__Task instructions__: Among the records, find the lines that hold the string "wall" and return them.
(Data supplied Opens)
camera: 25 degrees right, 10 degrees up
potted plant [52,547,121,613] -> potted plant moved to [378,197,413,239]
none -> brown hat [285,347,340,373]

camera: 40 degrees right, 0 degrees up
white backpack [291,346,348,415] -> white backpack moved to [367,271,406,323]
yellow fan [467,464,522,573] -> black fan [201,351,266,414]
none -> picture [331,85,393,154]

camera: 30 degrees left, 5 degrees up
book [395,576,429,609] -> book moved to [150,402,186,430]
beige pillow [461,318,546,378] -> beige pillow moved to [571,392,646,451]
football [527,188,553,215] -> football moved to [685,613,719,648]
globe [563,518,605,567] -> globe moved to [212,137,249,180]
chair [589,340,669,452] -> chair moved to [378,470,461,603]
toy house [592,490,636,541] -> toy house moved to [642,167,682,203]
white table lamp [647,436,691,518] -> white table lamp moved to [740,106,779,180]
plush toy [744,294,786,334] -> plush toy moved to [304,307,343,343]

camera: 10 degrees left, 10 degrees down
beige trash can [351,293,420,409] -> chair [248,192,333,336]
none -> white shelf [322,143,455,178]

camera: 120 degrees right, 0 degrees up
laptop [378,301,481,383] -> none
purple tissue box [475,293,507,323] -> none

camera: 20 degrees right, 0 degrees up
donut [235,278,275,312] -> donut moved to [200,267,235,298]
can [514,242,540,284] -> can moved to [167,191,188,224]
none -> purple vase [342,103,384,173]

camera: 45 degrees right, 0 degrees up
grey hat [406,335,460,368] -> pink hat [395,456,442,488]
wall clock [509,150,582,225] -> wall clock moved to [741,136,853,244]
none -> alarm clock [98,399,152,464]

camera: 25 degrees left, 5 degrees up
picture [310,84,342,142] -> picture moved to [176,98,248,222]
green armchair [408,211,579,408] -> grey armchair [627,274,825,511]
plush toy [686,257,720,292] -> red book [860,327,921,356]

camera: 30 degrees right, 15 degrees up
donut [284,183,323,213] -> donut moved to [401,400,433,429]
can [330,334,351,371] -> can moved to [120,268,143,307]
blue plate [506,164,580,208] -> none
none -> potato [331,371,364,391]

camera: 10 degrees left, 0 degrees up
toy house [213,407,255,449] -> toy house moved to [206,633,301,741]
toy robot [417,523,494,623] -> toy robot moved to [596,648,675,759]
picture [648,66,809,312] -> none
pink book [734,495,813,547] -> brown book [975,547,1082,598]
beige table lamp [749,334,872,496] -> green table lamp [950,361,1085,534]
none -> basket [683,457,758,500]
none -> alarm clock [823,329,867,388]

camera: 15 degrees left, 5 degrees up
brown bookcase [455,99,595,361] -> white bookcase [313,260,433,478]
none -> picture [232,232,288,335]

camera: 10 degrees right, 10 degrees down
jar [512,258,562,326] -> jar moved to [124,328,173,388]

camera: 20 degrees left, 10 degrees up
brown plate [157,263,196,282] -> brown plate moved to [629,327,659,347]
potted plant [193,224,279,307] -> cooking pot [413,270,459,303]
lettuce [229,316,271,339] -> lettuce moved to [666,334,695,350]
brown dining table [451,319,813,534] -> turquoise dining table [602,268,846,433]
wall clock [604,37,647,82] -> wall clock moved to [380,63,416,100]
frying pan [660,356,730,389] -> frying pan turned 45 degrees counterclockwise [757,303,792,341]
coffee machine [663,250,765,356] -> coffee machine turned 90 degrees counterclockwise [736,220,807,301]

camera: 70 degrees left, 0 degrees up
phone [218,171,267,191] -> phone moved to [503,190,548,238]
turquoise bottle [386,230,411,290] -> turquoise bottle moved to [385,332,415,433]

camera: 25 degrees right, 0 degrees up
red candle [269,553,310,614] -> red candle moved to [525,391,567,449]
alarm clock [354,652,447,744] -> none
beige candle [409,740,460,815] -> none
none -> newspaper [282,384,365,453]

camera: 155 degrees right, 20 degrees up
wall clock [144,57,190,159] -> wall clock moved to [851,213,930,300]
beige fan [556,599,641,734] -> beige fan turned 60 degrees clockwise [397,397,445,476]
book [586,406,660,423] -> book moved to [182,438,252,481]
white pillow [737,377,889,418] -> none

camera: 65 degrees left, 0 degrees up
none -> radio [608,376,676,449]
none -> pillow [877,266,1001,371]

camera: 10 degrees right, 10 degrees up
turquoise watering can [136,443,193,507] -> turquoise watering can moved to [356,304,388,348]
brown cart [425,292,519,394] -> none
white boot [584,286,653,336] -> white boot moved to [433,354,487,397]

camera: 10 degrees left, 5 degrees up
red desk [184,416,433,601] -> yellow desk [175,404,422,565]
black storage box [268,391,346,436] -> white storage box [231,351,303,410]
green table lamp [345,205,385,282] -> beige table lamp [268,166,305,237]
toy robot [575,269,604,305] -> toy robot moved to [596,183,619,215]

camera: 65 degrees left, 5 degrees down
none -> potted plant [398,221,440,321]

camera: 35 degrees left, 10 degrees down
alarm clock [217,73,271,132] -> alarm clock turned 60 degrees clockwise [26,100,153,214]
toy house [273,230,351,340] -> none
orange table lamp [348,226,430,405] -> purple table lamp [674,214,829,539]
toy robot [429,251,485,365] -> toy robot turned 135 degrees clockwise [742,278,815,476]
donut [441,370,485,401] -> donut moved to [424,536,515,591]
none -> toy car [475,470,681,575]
(Data supplied Closes)
__The completed task__:
wall clock [509,150,582,225] -> wall clock moved to [741,136,853,244]
wall clock [604,37,647,82] -> wall clock moved to [380,63,416,100]
wall clock [144,57,190,159] -> wall clock moved to [851,213,930,300]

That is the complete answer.